K.__ était sans emploi et encore atteint dans sa santé. L’engagement le plus récemment obtenu, d’une compagnie d’assurances qui le connaissait depuis de nombreuses années et pouvait apprécier son potentiel, ne lui apportait qu’un salaire mensuel brut de 3’250 euros. Il n’a jamais travaillé au service d’un autre employeur. Il n’a que brièvement occupé la position d’agent général indépendant, comportant des responsabilités élevées, et il y a échoué. A l’époque de l’accident, en dépit de ses qualités et aptitudes dont plusieurs témoins ont fait état, il se trouvait dans la difficile situation de devoir recommencer une carrière, à l’âge de trente-huit ans et après un grave insuccès. Les autorités précédentes ont estimé un revenu hypothétique mensuel net de 6’500 euros – excédant le double du salaire le plus récemment obtenu – qui est dépourvu de toute relation raisonnable avec cette situation économique et professionnelle. L’assurance RC est ici fondée à dénoncer une application incorrecte de l’art. 45 al. 3 CO.

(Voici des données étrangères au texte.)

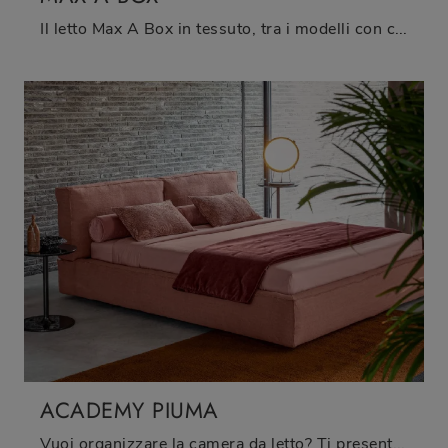
Il letto Max A Box in tessuto, tra i modelli con contenitore matrimoniali moderni di Twils, è pensato per assicurarti il riposo migliore.
ACADEMY PIUMA
Vuoi organizzare la camera da letto? Ti presentiamo il letto in tessuto Academy Piuma di Twils per spazi moderni.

Compte tenu que le défunt se trouvait en recherche d’emploi, il faut apprécier en équité le salaire qu’il pouvait raisonnablement espérer dans un proche avenir. L’assurance RC propose 3’250 euros par mois ou 39’000 euros par année, montants nets de charge s sociales. Il n’est pas constaté et il n’y a pas lieu de présumer que le salaire mensuel brut de 3’250 euros fût exigible treize fois par année. Le revenu ainsi proposé par l’assurance RC équivaut au salaire le plus récemment obtenu ; il ne paraît en tous cas pas sous-estimé et il sera donc admis.

 

Le TF accepte le recours de l’assurance RC.